Learn the proper watering and fertilizing needs of your plants. Mulch around plants with either compost or other organic matter to reduce competitive weeds and conserve water.

Pulling weeds around your healthy plants reduces the potential for disease and other pest problems. Whether by hand or by hoe, weeding is a necessary and healthy activity that is both cost and ecologically effective. Try to pull or chop flowers off weeds before they set seed as most weeds are prolific seed producers!

Here are a few manual methods to kill pests:

• Knock pests off plants and step on them, or drop them into soapy water to kill them.

• Wash them off with a strong spray from your garden hose.

• Prune off leaves or branches that are infested or diseased.

• Barrier methods can protect young plants from being eaten. Try placing "collars" from tin cans or cardboard strips around the stems. Floating row covers can be placed over plants to prevent flying insects, birds, squirrels or rabbits from eating the plants or their produce.

There are ways to use nature against nature in the form of plants, bacteria, fungi, nematodes or insects that are beneficial to the plants you have in your garden. In fact all healthy gardens should have insects!

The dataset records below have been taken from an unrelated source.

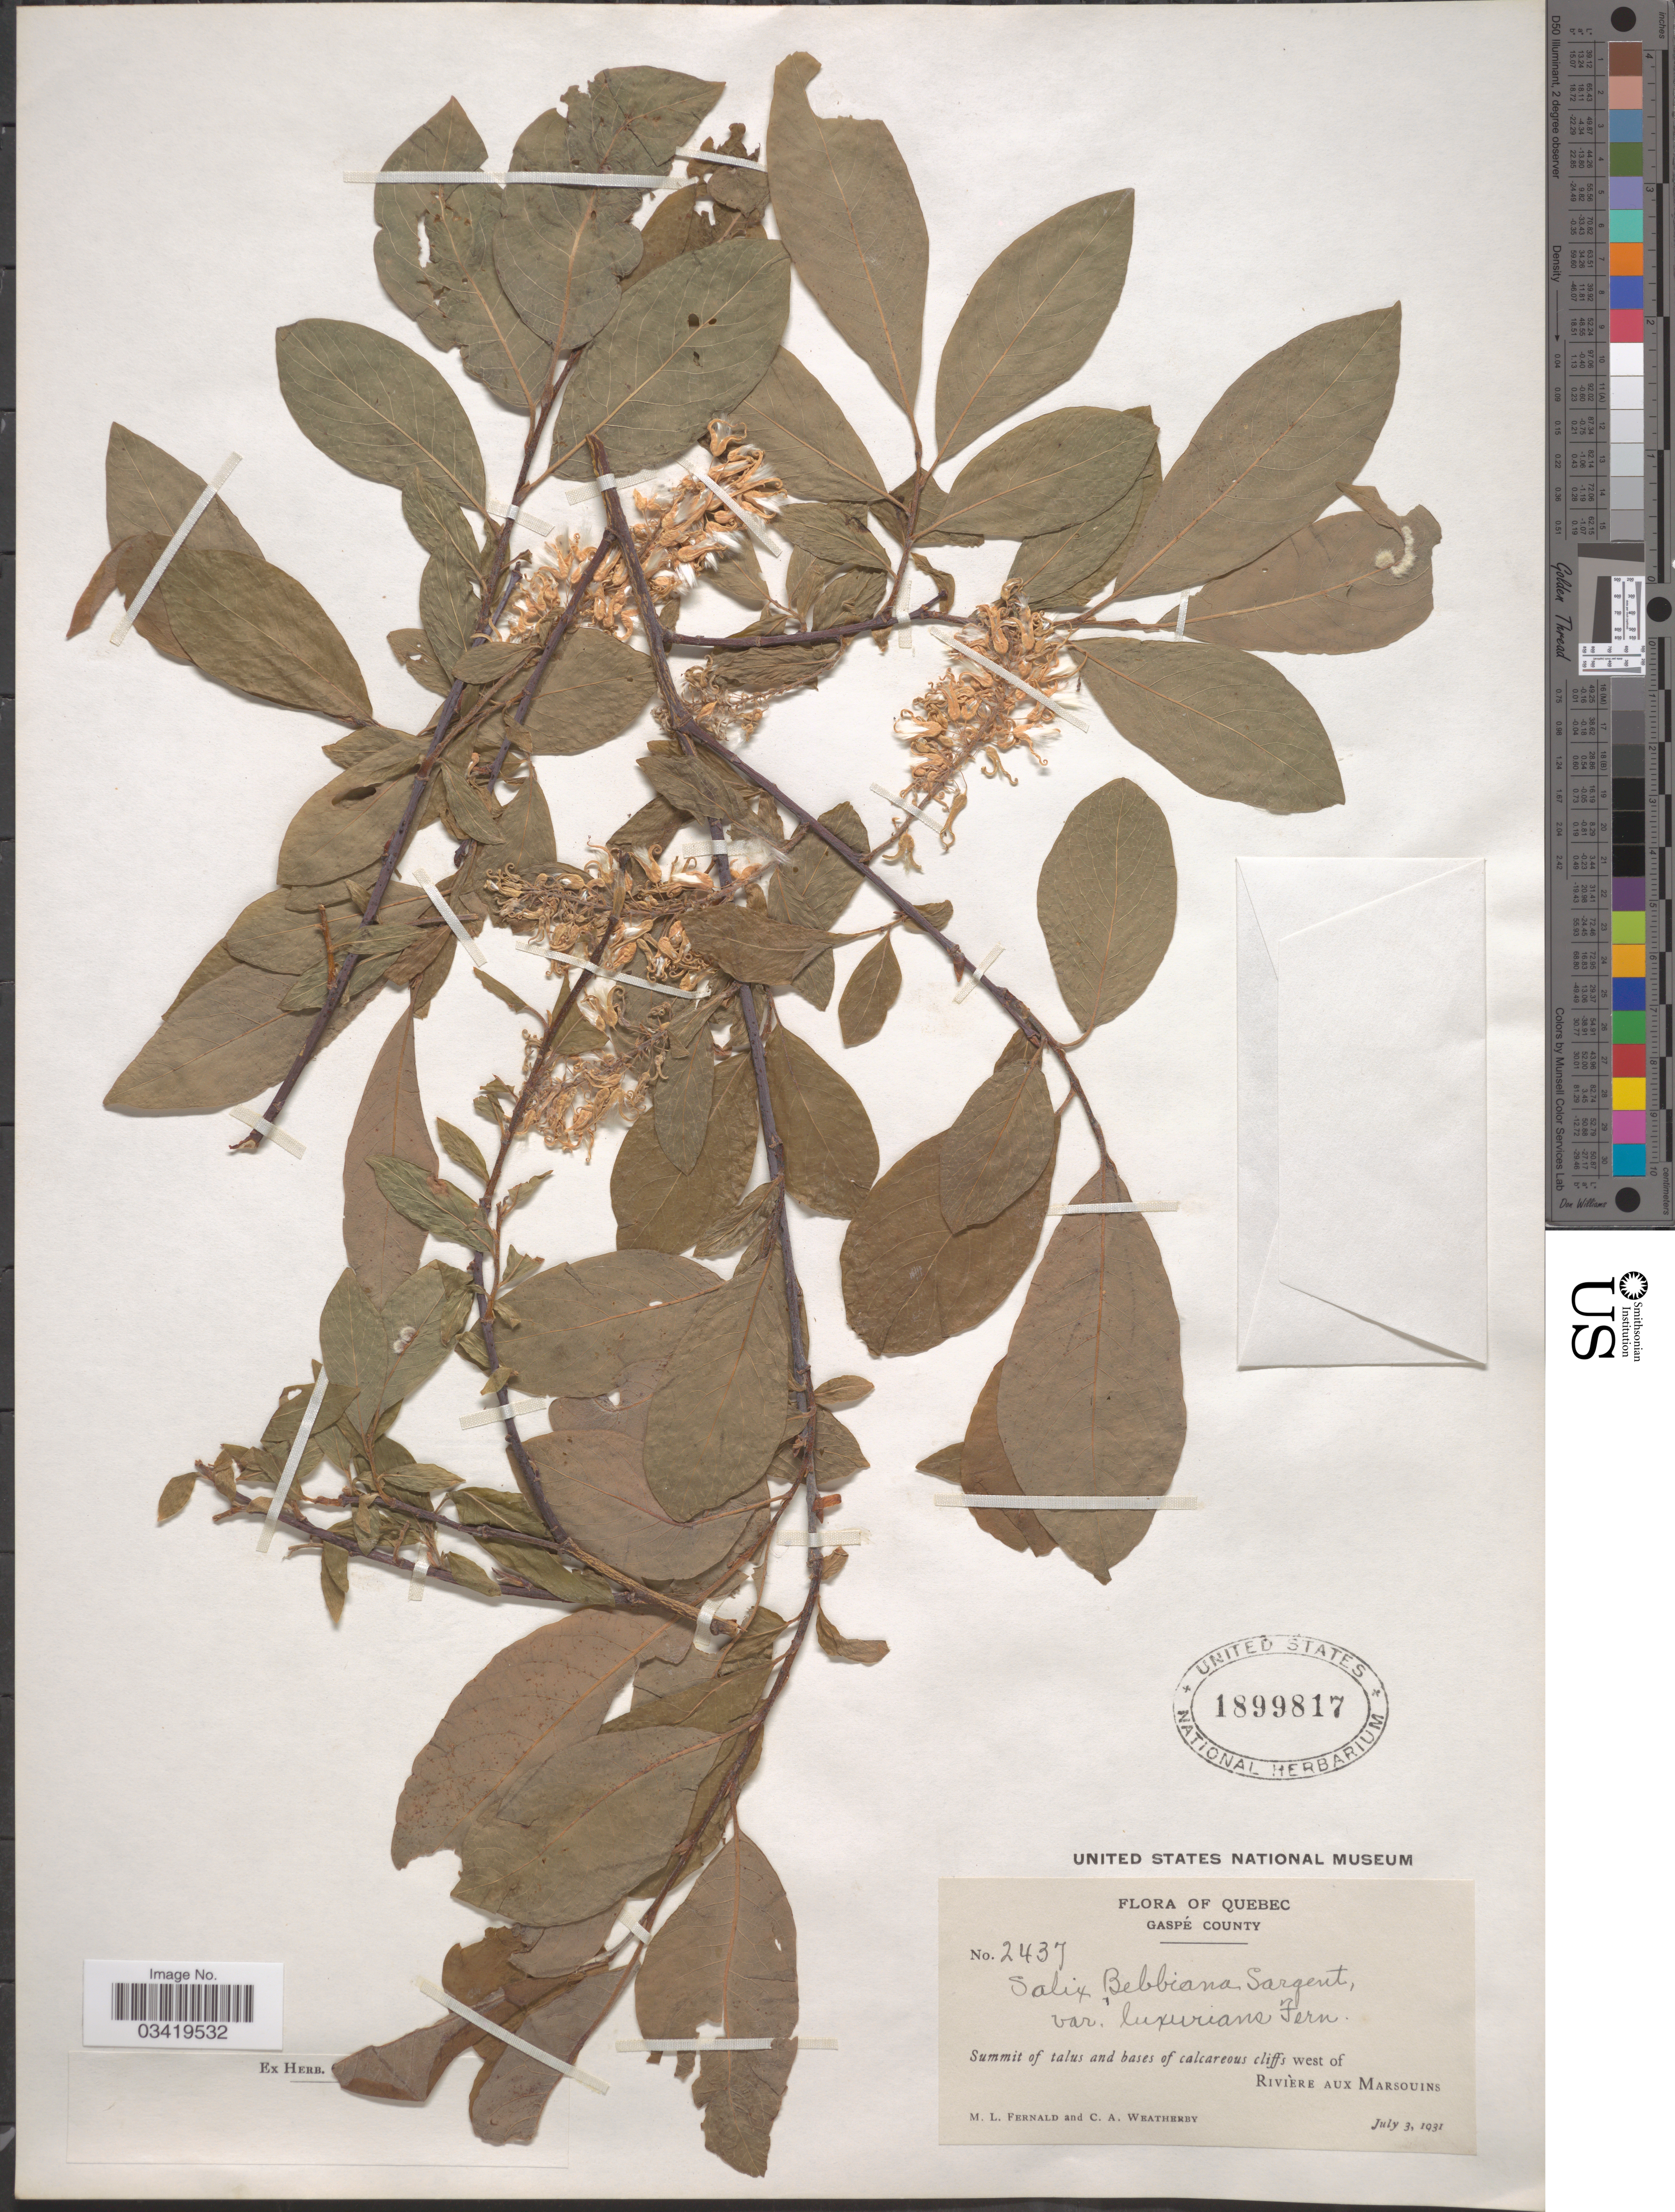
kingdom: Plantae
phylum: Tracheophyta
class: Magnoliopsida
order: Malpighiales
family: Salicaceae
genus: Salix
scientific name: Salix bebbiana var. luxurians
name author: (Fernald) Fernald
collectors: M. L. Fernald & C. A. Weatherby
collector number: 2437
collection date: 1931-07-03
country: Canada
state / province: Quebec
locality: Gaspé County. West of Rivière aux Marsouins.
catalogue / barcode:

Plant native flowering plants to provide food for beneficial insects such as lady beetles, lacewings, parasitic wasps, ground beetles, praying mantis, syrphid fly, tachinid fly, spiders and predatory mites, and other predatory bugs. You can also try companion planting, which is where you use plants that repel specific insects next to plants that those same insects enjoy. Avoid using pesticides if you use this method as they will kill both good and bad bugs.

If you do decide to use a commercial pesticide, you must first determine what kind you want to use. There are products that use either synthetic or more environmentally based substances.

You need to determine whether you want to use a product that kills pests by physical contact, which can require repeat applications, or products that are systemic to the plant. These take longer to work but also last longer, so repeat applications are not usually required.

Commercial products have been thoroughly tested and have safety procedures listed on the container in which they are sold. That label is a legal document so the application and protective gear procedures must be followed to legally and safely apply the product.

The important thing to remember is to take an integrated approach to pest management. Learn about the pests that are bothering your garden and take steps to prevent, obstruct or, when necessary, reduce their access to your plants. If you use this approach, you will be saving both money and our environment.